The Nordic Museum in Sweden cooperated with Optoma to illustrate how the Arctic is being affected by global warming.

The Challenge

“In the middle of the polar star. Where the meridians radiate and the time zones cease. That’s where the Arctic begins, home to four million people. For thousands of years, the people here have lived with the ice.” – Nordic Museum

This spring, integrator Kreativ Teknik won a contract to provide a visual solution for a new exhibition, The Arctic – while the ice is melting, at the Nordic Museum.

The Nordic Museum’s grand hall would give way to the exhibition which deals with the Arctic area from a variety of perspectives, namely; the geographical area, the people who actually live there, how you live today and how you lived in the past, the animals, and then perhaps the most critical issue today, climate change and the polar melting – how do we adapt to it?

The central element invites visitors to hike through a mock-up of a giant iceberg with a deep crack running through the centre representing the rift between past and present. The centre piece was created in cooperation with the design-duo MUSEEA.

Upon entering the over 20 metres high magnificent hall, two 10,000 lumen laser ZU1050 projectors – powered by a pair of BrightSign players, illuminate the pair of iceberg facades with stylised moving images of cascading ice on each side of the cracks.

Continue the journey by entering the iceberg to discover multifaceted stories about the history, the future of the Arctic, and the people who call it their home.
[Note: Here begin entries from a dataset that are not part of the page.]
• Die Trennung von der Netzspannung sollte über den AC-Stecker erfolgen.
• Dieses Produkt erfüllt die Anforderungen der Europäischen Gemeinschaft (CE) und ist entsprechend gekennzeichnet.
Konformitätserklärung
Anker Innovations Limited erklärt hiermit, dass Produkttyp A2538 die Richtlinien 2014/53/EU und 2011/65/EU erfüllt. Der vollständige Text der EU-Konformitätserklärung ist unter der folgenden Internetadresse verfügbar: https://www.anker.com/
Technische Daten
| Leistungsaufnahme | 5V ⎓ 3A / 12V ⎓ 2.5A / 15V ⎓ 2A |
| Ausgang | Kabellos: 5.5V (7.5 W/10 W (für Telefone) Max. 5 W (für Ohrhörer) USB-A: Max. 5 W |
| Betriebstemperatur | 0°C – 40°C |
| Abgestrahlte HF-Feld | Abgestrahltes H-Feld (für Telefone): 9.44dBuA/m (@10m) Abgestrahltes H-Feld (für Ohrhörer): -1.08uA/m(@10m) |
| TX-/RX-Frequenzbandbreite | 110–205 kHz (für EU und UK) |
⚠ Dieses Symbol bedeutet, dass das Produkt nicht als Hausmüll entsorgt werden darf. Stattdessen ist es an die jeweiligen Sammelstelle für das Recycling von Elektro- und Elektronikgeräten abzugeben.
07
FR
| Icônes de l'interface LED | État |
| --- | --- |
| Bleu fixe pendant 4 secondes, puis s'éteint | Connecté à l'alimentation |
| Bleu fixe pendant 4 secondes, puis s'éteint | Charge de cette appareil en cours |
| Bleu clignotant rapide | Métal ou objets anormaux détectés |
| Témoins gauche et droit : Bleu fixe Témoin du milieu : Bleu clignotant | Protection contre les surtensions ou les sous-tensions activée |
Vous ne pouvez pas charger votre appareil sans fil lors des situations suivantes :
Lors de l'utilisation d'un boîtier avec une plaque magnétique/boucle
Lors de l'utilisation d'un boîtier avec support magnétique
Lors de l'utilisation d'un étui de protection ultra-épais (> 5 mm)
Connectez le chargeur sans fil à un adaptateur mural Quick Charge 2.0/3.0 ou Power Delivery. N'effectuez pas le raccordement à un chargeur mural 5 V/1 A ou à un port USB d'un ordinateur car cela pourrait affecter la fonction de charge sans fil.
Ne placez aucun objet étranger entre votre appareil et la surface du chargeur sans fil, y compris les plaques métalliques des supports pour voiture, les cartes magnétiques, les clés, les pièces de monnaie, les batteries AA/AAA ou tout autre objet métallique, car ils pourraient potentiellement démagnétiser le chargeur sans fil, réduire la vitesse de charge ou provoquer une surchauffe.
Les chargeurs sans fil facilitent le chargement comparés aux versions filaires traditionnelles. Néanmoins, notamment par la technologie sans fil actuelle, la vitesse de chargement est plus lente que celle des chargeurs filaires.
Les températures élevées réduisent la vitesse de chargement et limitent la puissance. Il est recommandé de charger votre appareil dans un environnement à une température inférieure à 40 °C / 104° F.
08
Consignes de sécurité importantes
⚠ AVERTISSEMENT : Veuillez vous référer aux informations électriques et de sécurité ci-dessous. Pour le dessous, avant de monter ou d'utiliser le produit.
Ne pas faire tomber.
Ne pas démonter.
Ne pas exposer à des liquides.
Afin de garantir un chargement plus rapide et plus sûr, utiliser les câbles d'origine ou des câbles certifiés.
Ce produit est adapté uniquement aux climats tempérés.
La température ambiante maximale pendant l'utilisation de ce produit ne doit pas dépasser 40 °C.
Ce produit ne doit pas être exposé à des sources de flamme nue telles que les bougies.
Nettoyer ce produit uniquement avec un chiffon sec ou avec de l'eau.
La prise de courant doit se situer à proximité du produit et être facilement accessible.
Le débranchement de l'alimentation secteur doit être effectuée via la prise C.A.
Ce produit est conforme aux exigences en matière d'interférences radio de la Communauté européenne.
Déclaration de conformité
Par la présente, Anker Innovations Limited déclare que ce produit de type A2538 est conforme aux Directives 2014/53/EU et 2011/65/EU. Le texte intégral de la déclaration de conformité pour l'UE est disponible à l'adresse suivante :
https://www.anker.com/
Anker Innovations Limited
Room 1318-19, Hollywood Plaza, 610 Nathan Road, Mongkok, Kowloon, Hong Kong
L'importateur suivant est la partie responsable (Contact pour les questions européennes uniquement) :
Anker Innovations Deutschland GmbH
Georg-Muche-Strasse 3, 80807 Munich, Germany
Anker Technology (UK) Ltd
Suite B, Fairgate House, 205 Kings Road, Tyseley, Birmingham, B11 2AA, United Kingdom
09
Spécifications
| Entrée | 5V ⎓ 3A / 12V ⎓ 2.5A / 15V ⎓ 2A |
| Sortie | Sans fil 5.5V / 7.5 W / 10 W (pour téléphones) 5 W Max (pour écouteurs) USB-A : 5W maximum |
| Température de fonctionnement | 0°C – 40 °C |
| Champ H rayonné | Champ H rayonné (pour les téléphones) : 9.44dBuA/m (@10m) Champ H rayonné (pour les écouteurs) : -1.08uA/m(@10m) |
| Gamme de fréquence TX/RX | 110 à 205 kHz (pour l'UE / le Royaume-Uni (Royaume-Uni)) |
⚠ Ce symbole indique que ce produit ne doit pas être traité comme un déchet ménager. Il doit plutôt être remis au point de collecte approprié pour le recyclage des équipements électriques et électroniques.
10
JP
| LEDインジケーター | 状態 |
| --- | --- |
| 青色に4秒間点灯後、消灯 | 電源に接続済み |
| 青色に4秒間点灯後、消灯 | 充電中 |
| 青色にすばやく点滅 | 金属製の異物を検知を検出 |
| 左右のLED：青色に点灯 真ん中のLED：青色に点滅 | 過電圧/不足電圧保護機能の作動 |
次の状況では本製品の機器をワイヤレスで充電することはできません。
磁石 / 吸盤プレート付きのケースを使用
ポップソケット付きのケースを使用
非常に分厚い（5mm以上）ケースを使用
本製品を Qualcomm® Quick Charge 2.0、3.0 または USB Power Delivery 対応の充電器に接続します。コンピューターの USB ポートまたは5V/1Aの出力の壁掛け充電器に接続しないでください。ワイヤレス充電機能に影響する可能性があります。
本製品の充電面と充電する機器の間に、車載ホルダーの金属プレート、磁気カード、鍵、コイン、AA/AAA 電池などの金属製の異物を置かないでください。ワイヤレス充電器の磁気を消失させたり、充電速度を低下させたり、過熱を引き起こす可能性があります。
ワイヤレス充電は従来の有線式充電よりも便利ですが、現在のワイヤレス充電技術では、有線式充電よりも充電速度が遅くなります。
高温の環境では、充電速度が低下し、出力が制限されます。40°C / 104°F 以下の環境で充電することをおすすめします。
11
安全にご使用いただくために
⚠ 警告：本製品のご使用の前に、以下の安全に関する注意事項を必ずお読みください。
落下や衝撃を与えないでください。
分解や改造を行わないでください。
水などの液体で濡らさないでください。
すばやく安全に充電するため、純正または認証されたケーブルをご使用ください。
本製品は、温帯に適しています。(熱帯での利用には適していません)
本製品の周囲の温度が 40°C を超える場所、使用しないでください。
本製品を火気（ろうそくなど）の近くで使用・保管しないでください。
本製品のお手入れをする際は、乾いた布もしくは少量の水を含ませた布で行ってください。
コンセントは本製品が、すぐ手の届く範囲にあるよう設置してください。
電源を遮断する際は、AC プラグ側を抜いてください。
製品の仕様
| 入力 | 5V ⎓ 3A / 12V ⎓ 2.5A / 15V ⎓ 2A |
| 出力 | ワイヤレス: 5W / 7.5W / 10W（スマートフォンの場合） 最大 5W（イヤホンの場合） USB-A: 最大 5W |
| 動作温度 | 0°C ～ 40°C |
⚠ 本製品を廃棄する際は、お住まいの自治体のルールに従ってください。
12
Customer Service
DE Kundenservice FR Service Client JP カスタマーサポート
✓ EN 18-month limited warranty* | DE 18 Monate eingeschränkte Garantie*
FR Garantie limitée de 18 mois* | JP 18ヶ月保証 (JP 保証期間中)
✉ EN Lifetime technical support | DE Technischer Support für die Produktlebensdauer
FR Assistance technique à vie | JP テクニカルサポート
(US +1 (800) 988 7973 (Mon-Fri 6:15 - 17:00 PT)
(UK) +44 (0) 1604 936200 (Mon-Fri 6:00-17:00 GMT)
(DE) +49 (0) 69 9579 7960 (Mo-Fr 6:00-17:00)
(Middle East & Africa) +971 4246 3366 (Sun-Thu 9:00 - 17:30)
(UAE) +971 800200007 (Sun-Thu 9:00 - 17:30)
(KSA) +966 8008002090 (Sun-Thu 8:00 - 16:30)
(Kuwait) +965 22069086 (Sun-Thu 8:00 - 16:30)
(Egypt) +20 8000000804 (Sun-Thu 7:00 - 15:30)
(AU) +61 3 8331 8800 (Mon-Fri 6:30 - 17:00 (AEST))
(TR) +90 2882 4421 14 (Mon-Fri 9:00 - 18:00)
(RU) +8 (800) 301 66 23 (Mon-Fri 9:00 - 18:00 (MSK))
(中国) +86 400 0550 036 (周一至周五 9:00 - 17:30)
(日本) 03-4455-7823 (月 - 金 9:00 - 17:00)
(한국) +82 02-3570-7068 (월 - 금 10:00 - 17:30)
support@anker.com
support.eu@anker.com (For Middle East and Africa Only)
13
The stories told through a collection of contemporary films from the Arctic, are fed from a computer with nine outputs running Arkaos Mediamaster PRO to nine ZU500TST projectors.

Take a diversion into the crevice, where ice is projected from a Datatron Watchout to two ZU500TSTs onto the curved wall, giving the feeling of being in an igloo.

To complete the adventure and discovery of life in the Arctic, the pièce de résistance calls visitors to gaze up at the northern sky. Twelve ZU750 projectors point upwards onto the curved ceiling. Jesper Wachtmeister creates the projections, building primarily on Nordic Museum’s collection of contemporary photos and films, and featuring stunning photography of the aurora borealis – the ceiling allows gazers to take a seat and experience the changing world.